== PASSAGE TO READ
Jerid Francom bio photo

Jerid Francom

Associate Professor of Spanish and Linguistics
Romance Languages
Wake Forest University

Curriculum vitae

Email Twitter Github Stackoverflow Last.fm

In this ExploRation, I will demonstrate how to scrape text data from the web with R. This particular example aims to collect a series of State of the Union (SOTU) speeches [1947-present] from http://www.presidency.ucsb.edu/ and write the plain-text contents to disc. The bulk of the work will be done with the recently released rvest package. The scripting will also employ the magrittr package for writing legible code.

To get started first we identify the sub-page ../sou.php that contains the links of interest.

center

This page contains links to pages in which all of the SOTU addresses. To load that page into R, as a parsed html object we use rvest’s html() function.

library("rvest")
# Load the page
main.page <- html(x = "http://www.presidency.ucsb.edu/sou.php")

Once we have the page, the next step is to identify how to isolate the links that we are interested in from other links on the page. The documentation for the package refers to Selectorgadget a bookmarklet for your browser that allows you to point-and-click your way to identifying either the CSS or XPATH need to get the target html objects.

Activating Selectorgadget, you then click on the html object you want and then see what becomes highlighted. In most cases this will highlight more objects that you want, so then you click again on the object(s) you do not want to isolate. In our case, clicking first the “2013” link in the SOTU listing and then the “Florida 2000” link leaves us with the right objects selected.

center

Now we can return to R, and use the CSS selector ‘.ver12 a’ to get our links. The html_nodes() function gets use the elements we want, but they come html-warts and all. For the URLs we use the html_attr() function and specify that we want the part contained under href (ex. <a href="http://www.presidency.ucsb.edu/ws/index.php?pid=29431">1790</a>). The same basic process is applied to get the link text, but instead we use the html_text() function to get the ‘1790’ part of the previous URL example. Then we combine the results into a data.frame sotu.
====
== DATA FOR ANALYSIS
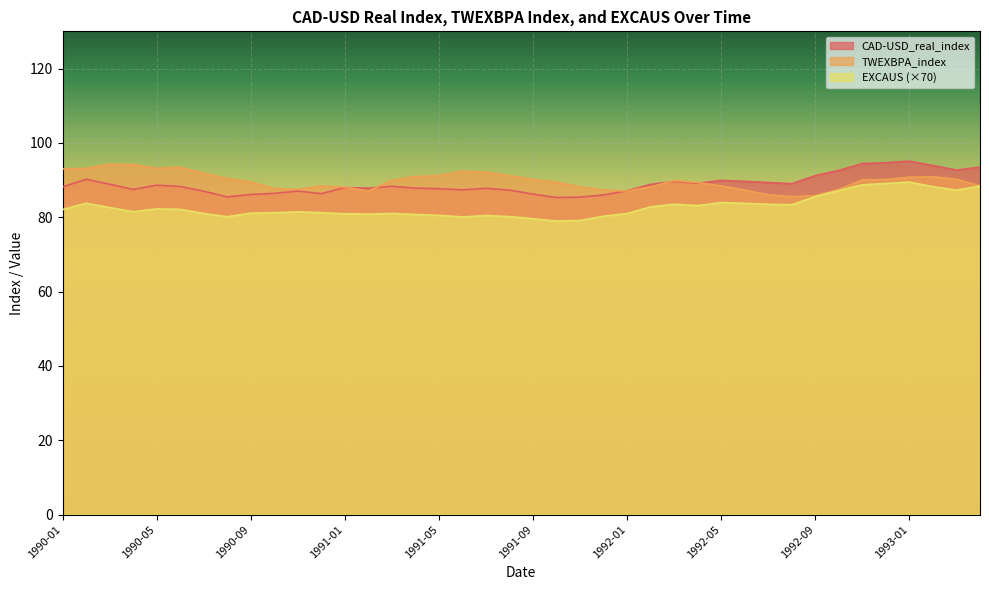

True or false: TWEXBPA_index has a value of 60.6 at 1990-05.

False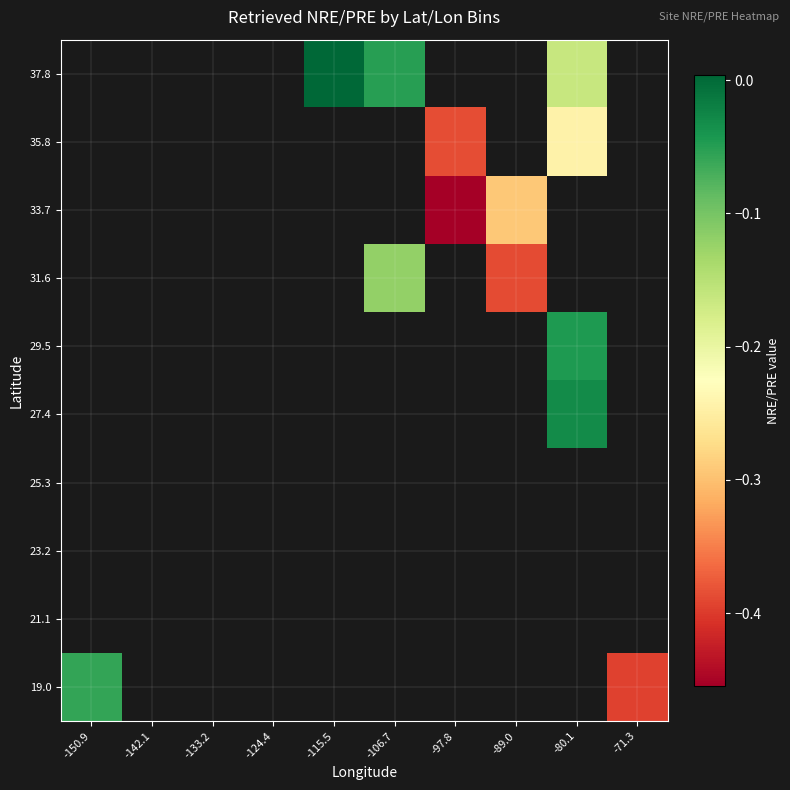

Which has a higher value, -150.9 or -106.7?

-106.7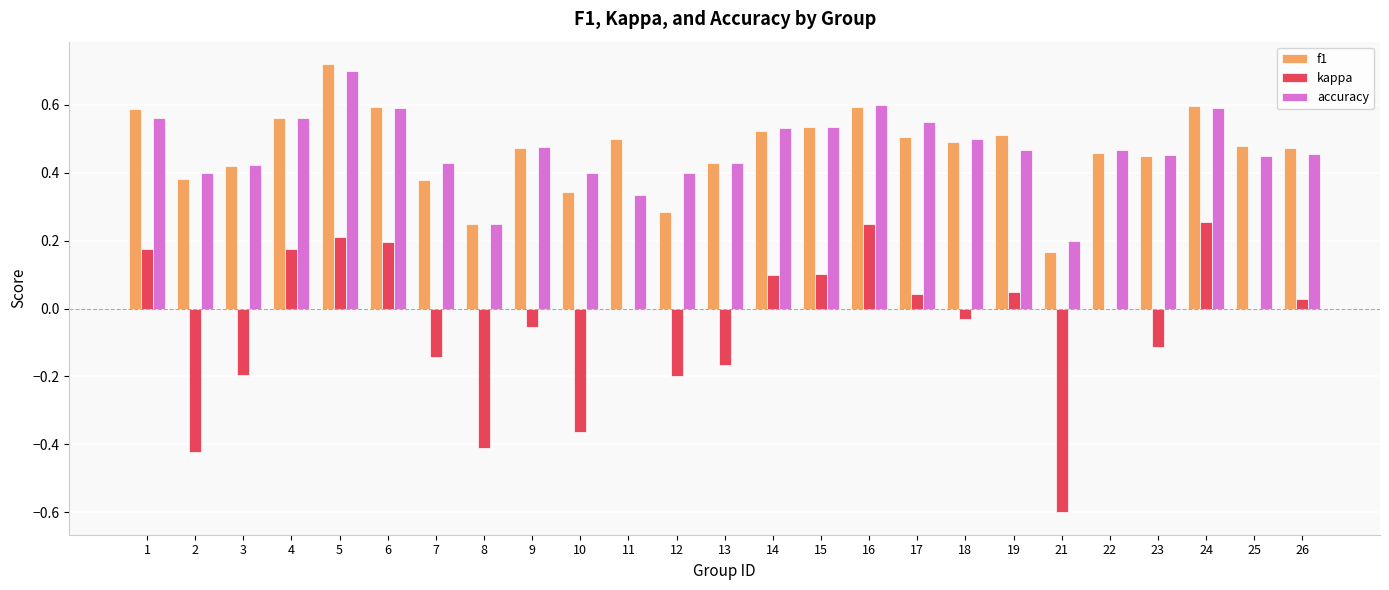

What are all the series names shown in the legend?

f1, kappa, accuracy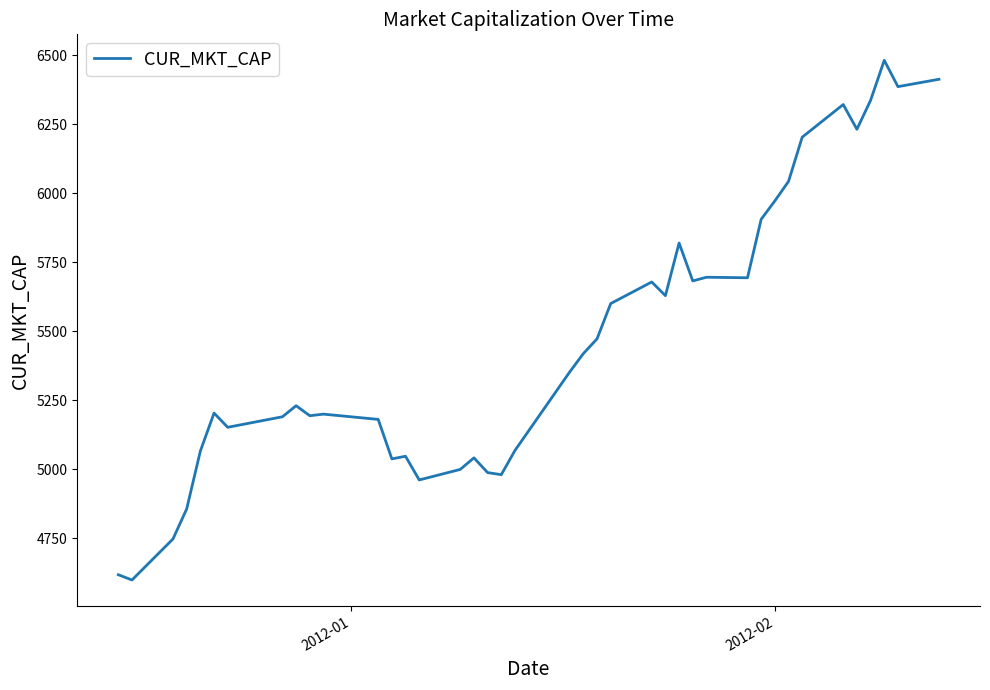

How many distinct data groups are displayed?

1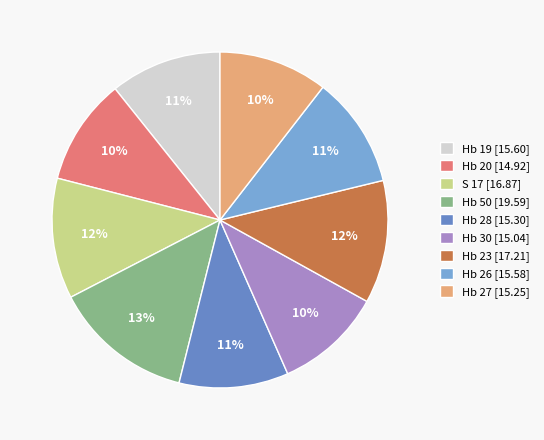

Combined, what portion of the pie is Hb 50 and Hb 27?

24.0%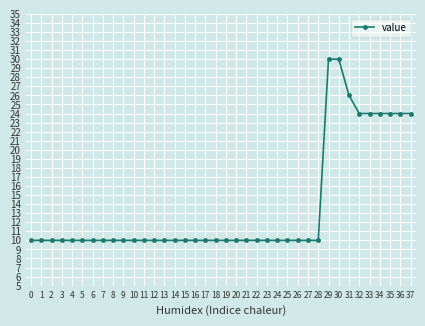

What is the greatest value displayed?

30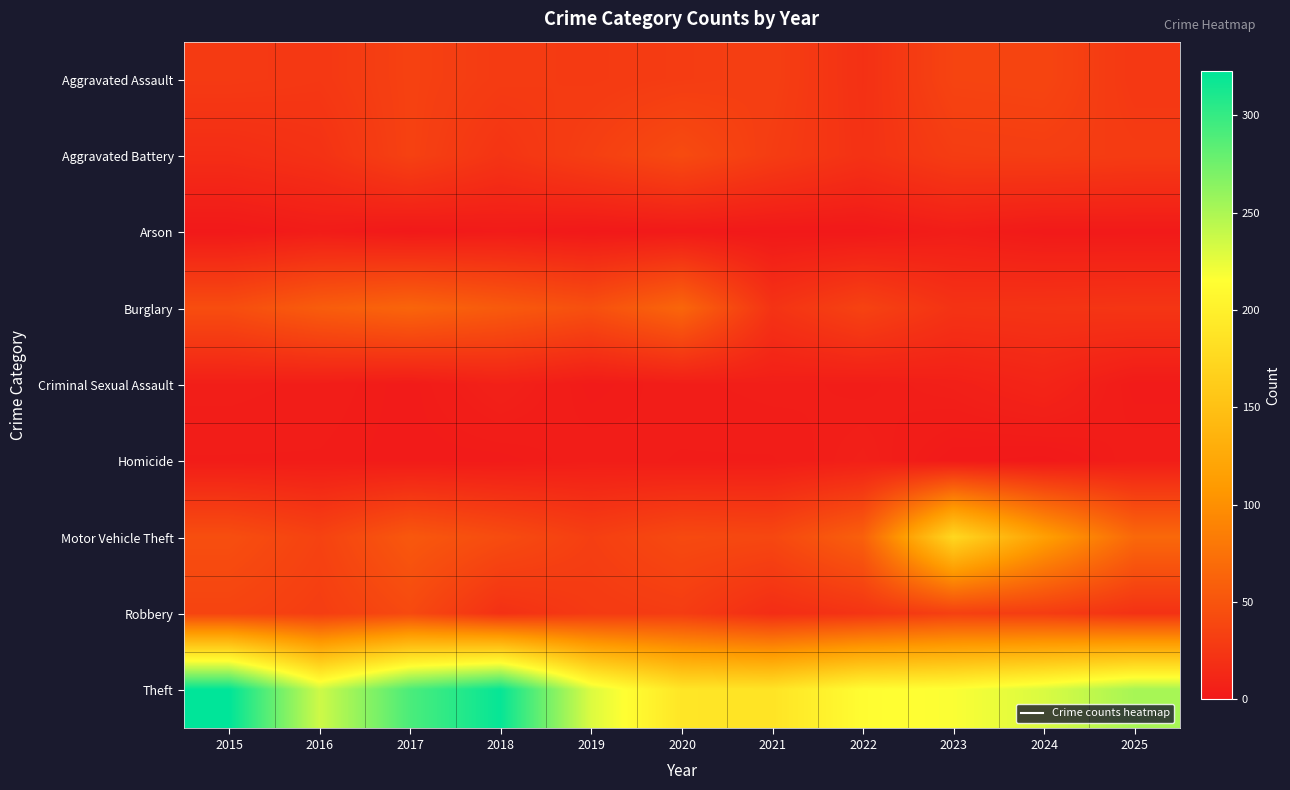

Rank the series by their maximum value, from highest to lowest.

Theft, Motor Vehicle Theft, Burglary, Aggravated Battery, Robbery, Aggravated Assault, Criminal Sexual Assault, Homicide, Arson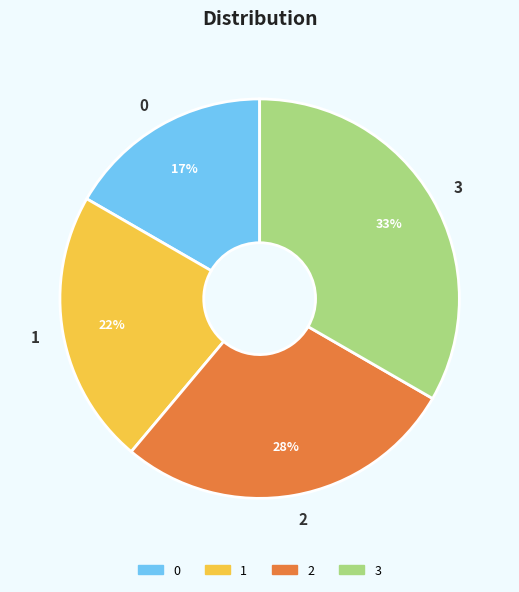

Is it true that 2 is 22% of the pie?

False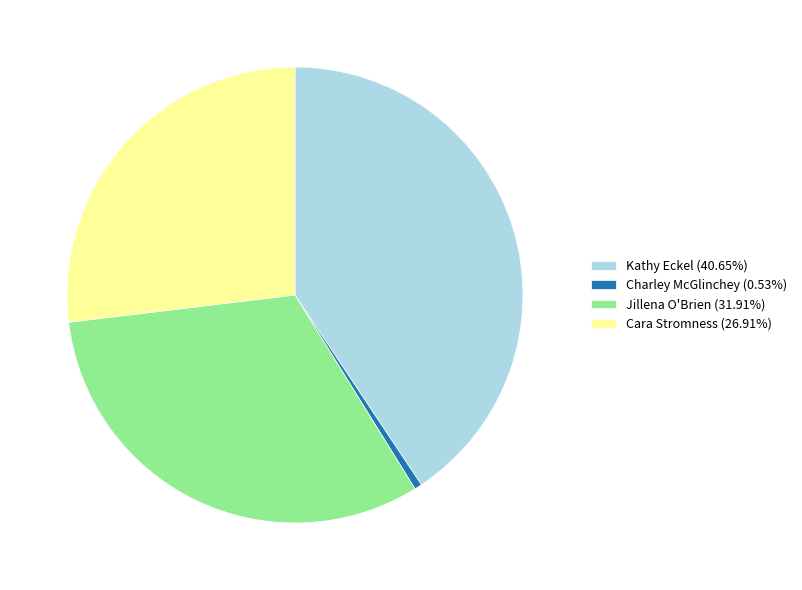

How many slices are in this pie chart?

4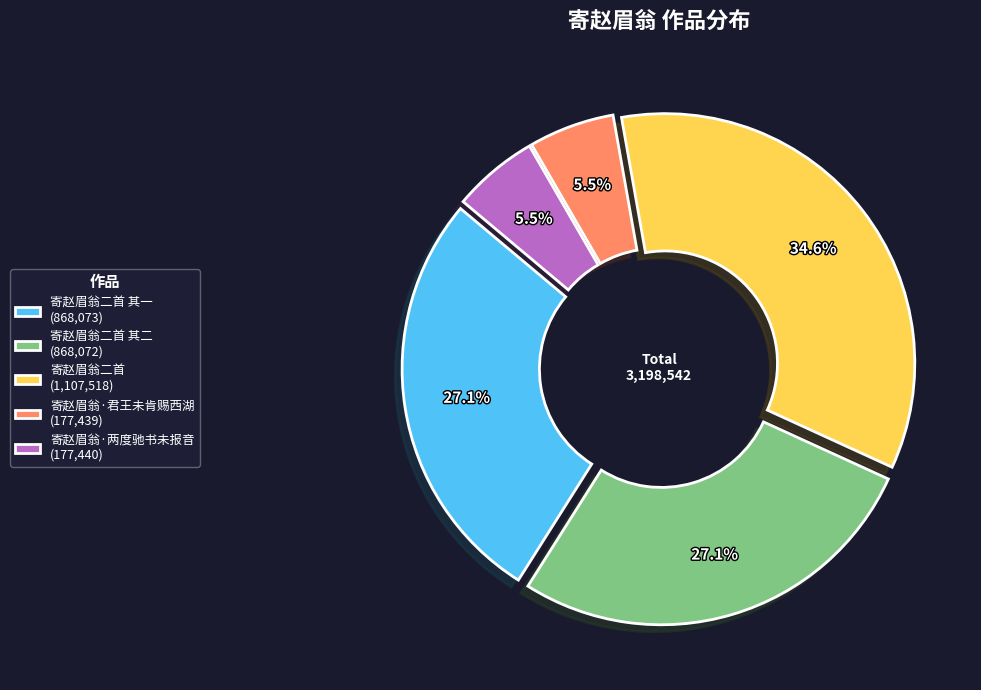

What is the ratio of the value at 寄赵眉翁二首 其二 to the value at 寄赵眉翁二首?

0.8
====
ASSIGNMENT 1:
Recast the paragraph of the scraping tutorial that begins "In this ExploRation" as a short bulleted list that keeps its main facts.
ASSIGNMENT 2:
Copy the scraping tutorial from "Curriculum vitae" to "links of interest.", substituting "pipeR" for "magrittr".
Rely on the scraping tutorial alone.

EXERCISE OUTPUT 1:
- The goal is to show how to scrape text data from the web with R.
- The example collects State of the Union (SOTU) speeches from 1947 to the present from http://www.presidency.ucsb.edu/ and writes their plain text to disc.
- Most of the work is done with the recently released rvest package.
- The magrittr package is used to keep the code legible.

EXERCISE OUTPUT 2:
Curriculum vitae

Email Twitter Github Stackoverflow Last.fm

In this ExploRation, I will demonstrate how to scrape text data from the web with R. This particular example aims to collect a series of State of the Union (SOTU) speeches [1947-present] from http://www.presidency.ucsb.edu/ and write the plain-text contents to disc. The bulk of the work will be done with the recently released rvest package. The scripting will also employ the pipeR package for writing legible code.

To get started first we identify the sub-page ../sou.php that contains the links of interest.